THK’nın yangın söndürme filosu bir dönem Türkiye’nin en büyük umut kaynağıydı. Ancak son yıllarda bu uçakların devre dışı bırakılması kamuoyunda büyük tepki topladı. Uçakların bakımsız olduğu, yedek parça sıkıntısı yaşandığı öne sürüldü. Ancak başka iddialar da var: Özellikle 2019’dan sonra bazı THK uçaklarının özelleştirme ya da satış yoluyla elden çıkarıldığı konuşuluyor.

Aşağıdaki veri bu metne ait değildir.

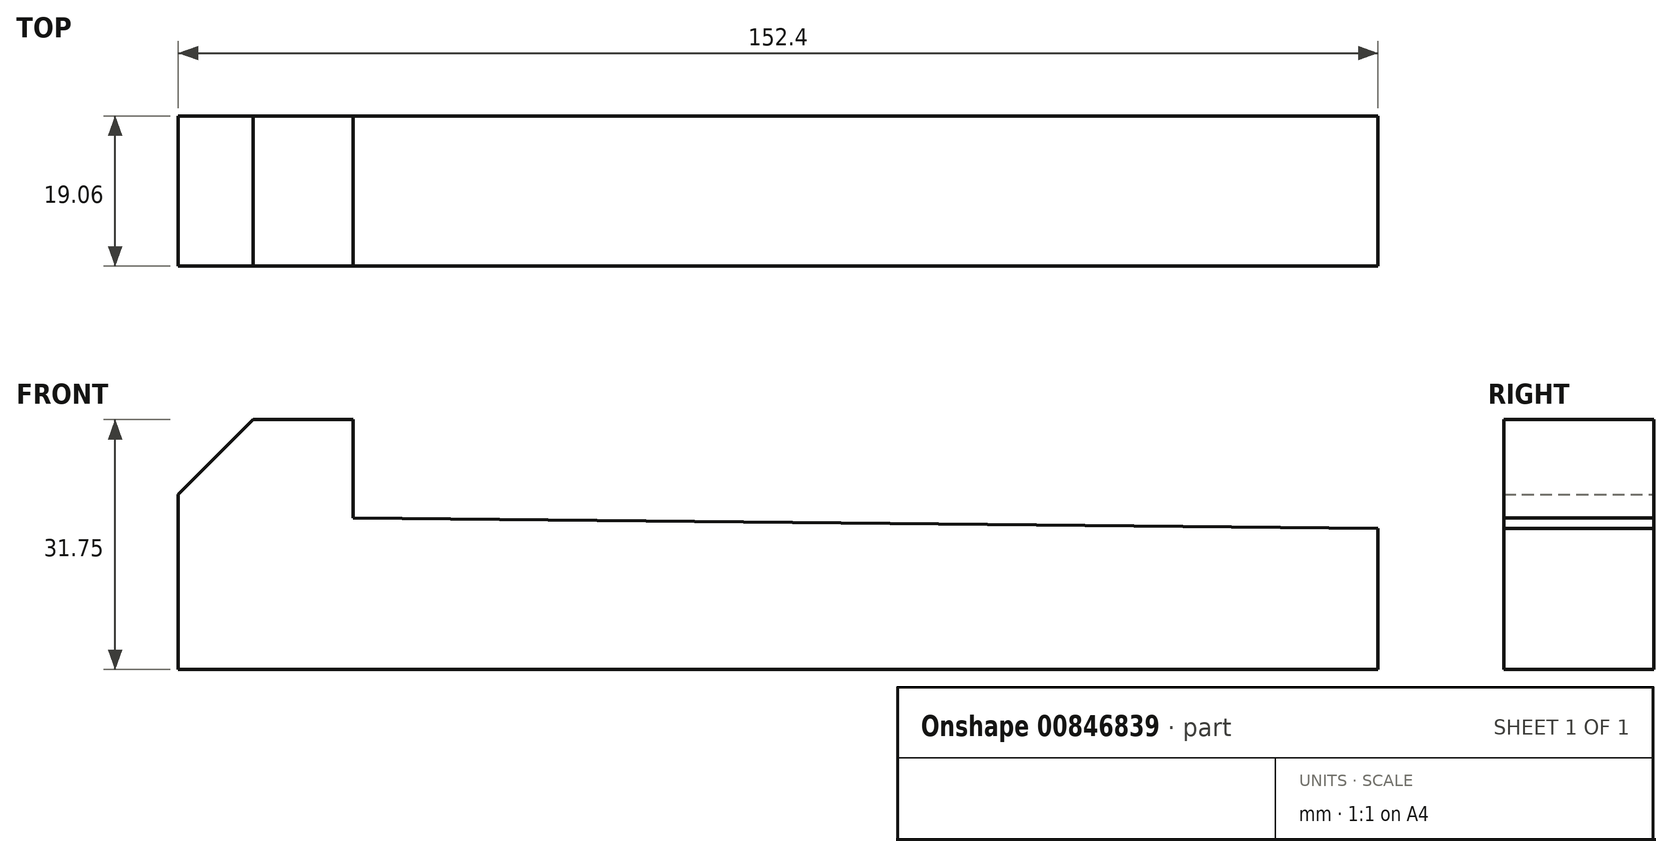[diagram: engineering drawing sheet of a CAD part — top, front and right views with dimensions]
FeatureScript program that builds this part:
annotation { "Feature Type Name" : "Feature", "Feature Type Description" : "" }
export const myFeature = defineFeature(function(context is Context, id is Id, definition is map)
    precondition{}
    {
        {
            var Q0;
            Q0=qCreatedBy(makeId("Front.planeOp"),FACE);
            var sketch = newSketch(context, id + "F0", { "sketchPlane" : qUnion([Q0])});
            skLineSegment(sketch, "E0", {"start": v(-76.2, 0) * mm, "end": v(76.2, 0) * mm});
            skLineSegment(sketch, "E1", {"start": v(-76.2, 0) * mm, "end": v(-76.2, 22.22) * mm});
            skLineSegment(sketch, "E2", {"start": v(-76.2, 22.22) * mm, "end": v(-66.68, 31.75) * mm});
            skLineSegment(sketch, "E3", {"start": v(-66.68, 31.75) * mm, "end": v(-53.98, 31.75) * mm});
            skLineSegment(sketch, "E4", {"start": v(-53.98, 31.75) * mm, "end": v(-53.98, 19.25) * mm});
            skLineSegment(sketch, "E5", {"start": v(-53.97, 19.25) * mm, "end": v(76.2, 17.9) * mm});
            skLineSegment(sketch, "E6", {"start": v(76.2, 17.9) * mm, "end": v(76.2, 0) * mm});
            skLineSegment(sketch, "E7", {"start": v(-34.93, 19.05) * mm, "end": v(-34.93, 0) * mm, "construction": true});
            skSolve(sketch);
        }
        {
            var Q0;
            Q0 = qSketchRegion(id + "F0", true);
            extrude(context, id + "F1", {"entities" : qUnion([Q0]), "depth" : 19.05 * mm, "offsetDistance" : 25.4 * mm, "symmetric" : true});
        }
    });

Bu iddialar ne resmi olarak doğrulandı ne de yalanlandı. Ancak şeffaflıktan uzak bu süreç, akıllarda derin soru işaretleri bıraktı. Neden bakım yapılmadı? Yapılamıyorsa neden kamuoyuna açık bir şekilde bu durum anlatılmadı? Elden çıkarıldıysa neden hangi ülkeye, hangi şartlarla satıldığı açıklanmadı?

En çok kullanılan yangın söndürme uçağı olan Bombardier Canadair CL-415'in fiyatı yaklaşık 30 milyon dolar. Bugünkü kurla yaklaşık 1,1 milyar TL.

Peki çözüm nedir? Gerekiyorsa 50 tane alınsın. Mesele kaynakta değil, öncelikte. Bu ülkenin o kadar parası elbet var. Ama mesele o paranın kime ve neye harcandığında.

Bakın çok açık söylüyorum: Kamudaki tüm lüks makam araçlarını satın. Diyanet’ten bakanlıklara, belediyelere kadar garajlar lüks araçlarla dolu. Cumhurbaşkanının filosunda 12’den fazla uçak var. İçlerinden yalnızca bir tanesi olan Airbus A330 VIP uçağının tahmini piyasa değeri 350 milyon dolar. Yaklaşık 11–12 yangın söndürme uçağının fiyatına denk geliyor.

Ama olur mu?

Itibardan tasarruf olmaz.

Dünyada da yangınlar oluyor.

İspanya, Portekiz, Yunanistan gibi Akdeniz ülkeleri her yıl orman yangınlarıyla mücadele ediyor. Ama ne yapıyorlar? Yangın uçağı filolarını büyütüyorlar. 2021 yılında büyük yangınlar sonrası Yunanistan, 20 yeni uçak ve helikopter alımı için bütçe ayırdı. İspanya’daki devlet filosunda CL-215 ve CL-415 modellerinden oluşan 20'den fazla uçak var.

Avustralya tarihinin en büyük yangını sonrasında yangın söndürme kapasitesini %40 arttırdı.

Bizim ülkemizde hiç bir şey değişmiyor.

Gelecek yaz yine yangın tehlikesi var. Ve umarım biz yine aynı şeyleri konuşmak zorunda kalmayız.